Wednesday, May 25, 2011

WHEN BLUEGRASS HAD A HILLBILLY ACCENT






This evening I saw again BLUEGRASS COUNTRY SOUL, a bluegrass festival 1972, Reidsville, NC, put on by Carlton Haney. The film footage from the festival was edited into its present form in 2007. In it Ralph Stanley sings what is to my ear his finest rendering of Man of Constant Sorrow. He defies all the rules in how to sing making big Os with lips and mouth big and open. Ralph's lips barely move. He looks like a ventriloquist when he sings. Jimmy Martin sang Freeborn Man Jimmy Martin style. Then there was Bobby Osborne singing Rocky Top, Ruby, and Listening to the Rain. I was thinking while hearing them do Rocky Top that it is their song and theirs alone. Ronnie Reno was picking guitar and singing with the Osborne Brothers. The Lily Brothers were there, Everett and B with Don Stover banjo and Tex Logan fiddle. Earl Scruggs was there, Chubby Wise, JD Crowe, Mac Wiseman. Roy Acuff sang Wabash Cannonball, the song he got from Sara Carter and made his own.

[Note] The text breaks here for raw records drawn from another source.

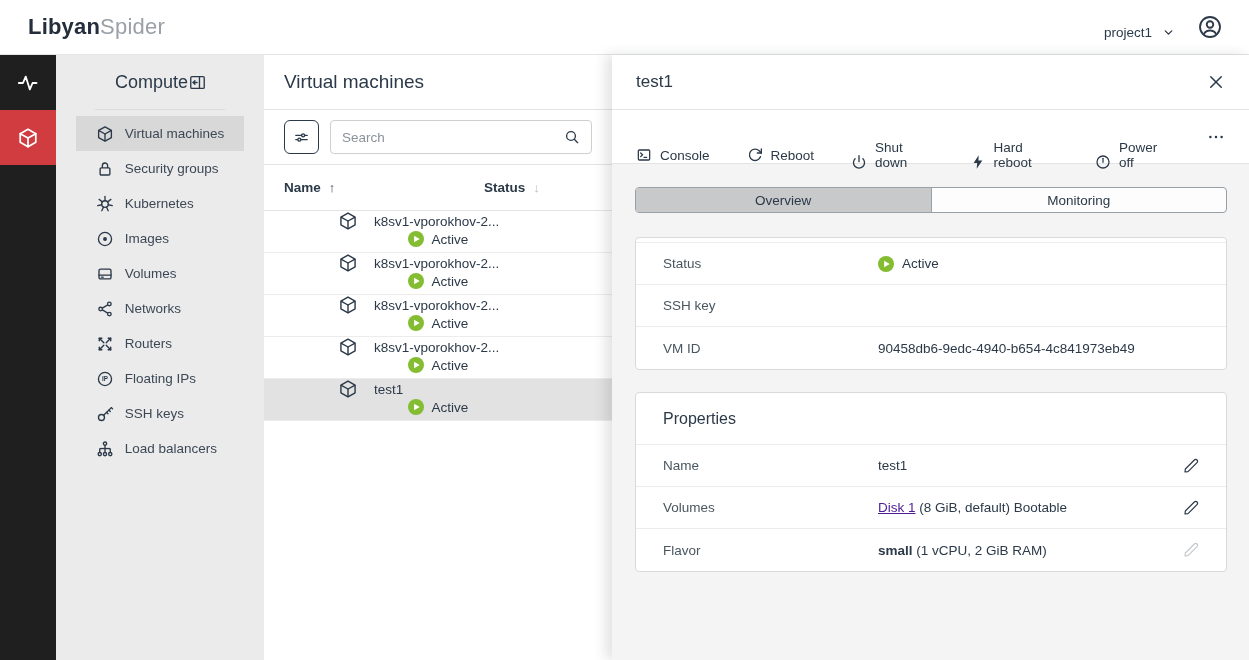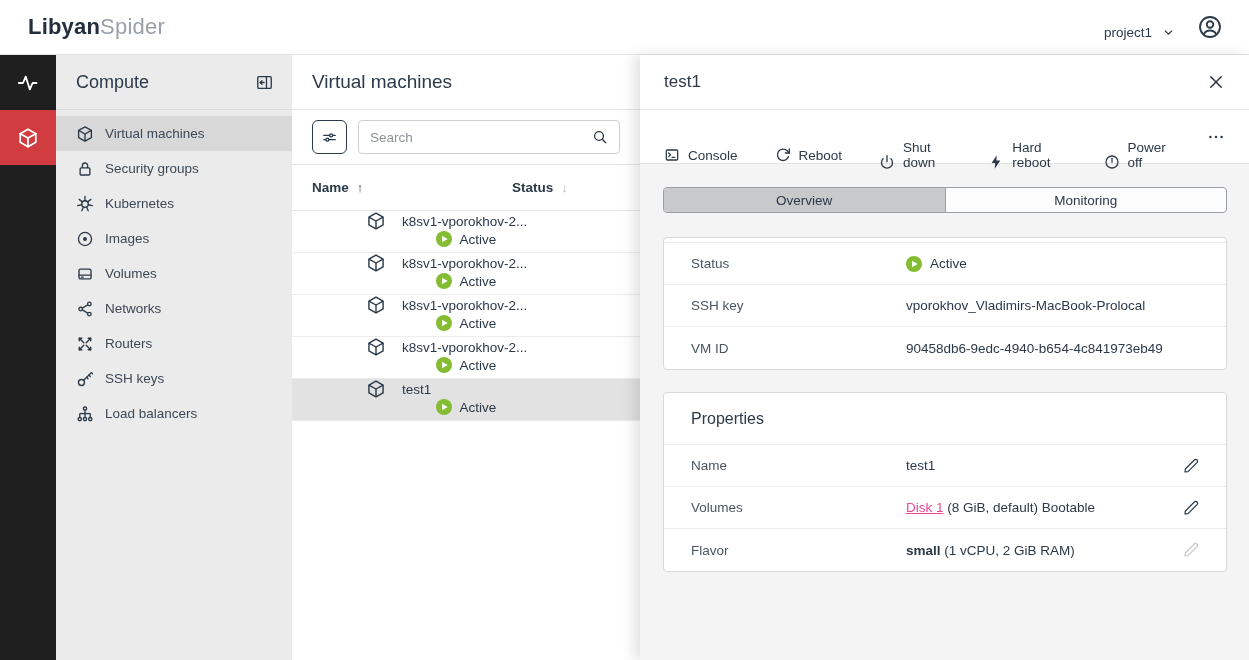--- a/index.html
+++ b/index.html
@@ -26,7 +26,7 @@
   .rail-item.active { background:#d13c41; }
 
   
-  .sidebar { width:236px; background:#ebebeb; flex:none; display:flex; flex-direction:column; }
+  .sidebar { width:208px; background:#ebebeb; flex:none; display:flex; flex-direction:column;align-items:center; }
   .sidebar-header { height:55px; flex:none; display:flex; align-items:center; justify-content:space-between;
                     padding:0 18px 0 20px; border-bottom:1px solid #dcdcdc; }
   .sidebar-title { font-size:18px; color:#2b3948; }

These early bluegrass musicians still sound brand new to my ear. I'm one of the people of the mind that bluegrass as it was played by them is bluegrass. What's happened since then isn't always what you might call bluegrass. The singers of the early years still had hillbilly accents in their voices. Those accents are gone largely from bluegrass now, except for local music up and down the mountains, from WVA to Georgia. The Lily Brothers lived in Boston for 20 years where they played every night, 7 nights a week, at the Hillbilly Ranch, a bluegrass club. The live recording made of them playing there is a dynamite bluegrass album. They lived in Boston all that time and never lost their West Virginia accent. Tex Logan, a fiddler from Texas working on a PhD at MIT in Engineering, or so I've heard, found them at Hillbilly Ranch and became their fiddler. Don Stover, came from a place in West Virginia not far from the Everett and B's home town.



Big Country Bluegrass plays in the spirit of that era of bluegrass. They're a mountain bluegrass band and that's the kind of bluegrass the mountain people like. Mountain people took to bluegrass from the first time they heard it. A few times in the film the man with the camera went out to the parking area to film some pickers. A night scene of Tommy Malboeuf playing fiddle and Gene Mead playing guitar. I couldn't see the banjo picker. His back was to the camera the whole time. A woman played the bass. I have an idea I know who she might be, but have an even better idea that it's not who I think it could be. I have an old 33 of Tommy Malboeuf making music with Cullen Galyean. Malboeuf played fiddle on Big Country Bluegrass's first album. He and Gene Mead are both legends of NW NC music.



During one of the asides, Everett Lily mentioned the swimming chickens out in the pond. Carlton Haney told him they was ducks. He said, No, them's swimmin chickens, anybody can see them's chickens. He had an oddball sense of humor like that. He had a small stick in his left hand and pocket knife in right hand, whittling at it. Haney asked him what he was making. He said he was making a mandolin neck. He might have to find another stick to finish the mandolin, he said. Don Stover, Tex Logan and B were sitting there too, in a circle of lawn chairs beside the pond. They paid no mind to Everett's humor, knowing it very well. But he had Haney, who was new to Everett's humor.



I found a picture once of Everett Lily as a Bluegrass Boy with Bill Monroe. He had a guitar then. Art Wooten was in the picture too, telling me Everett and Art were Bluegrass Boys at the same time. Everett appeared in a show at the Lincoln Theater in Marion, Virginia, a couple years ago with his son's bluegrass band. He was around 90 and had to be seated throughout the show. He needed help walking onto the stage and off. He played his mandolin with some effort. It didn't matter what he did. It was the living Everett Lily, somebody I think of about like I think of Ralph Stanley, way up there. Everett Lily sang the most beautiful Barbara Allen I've heard. It's the only singing of the song that makes me want to listen to every word. He calls her Barbary Allen. He has a hillbilly way of singing it that makes it just right. Hard hearted Barbary Allen.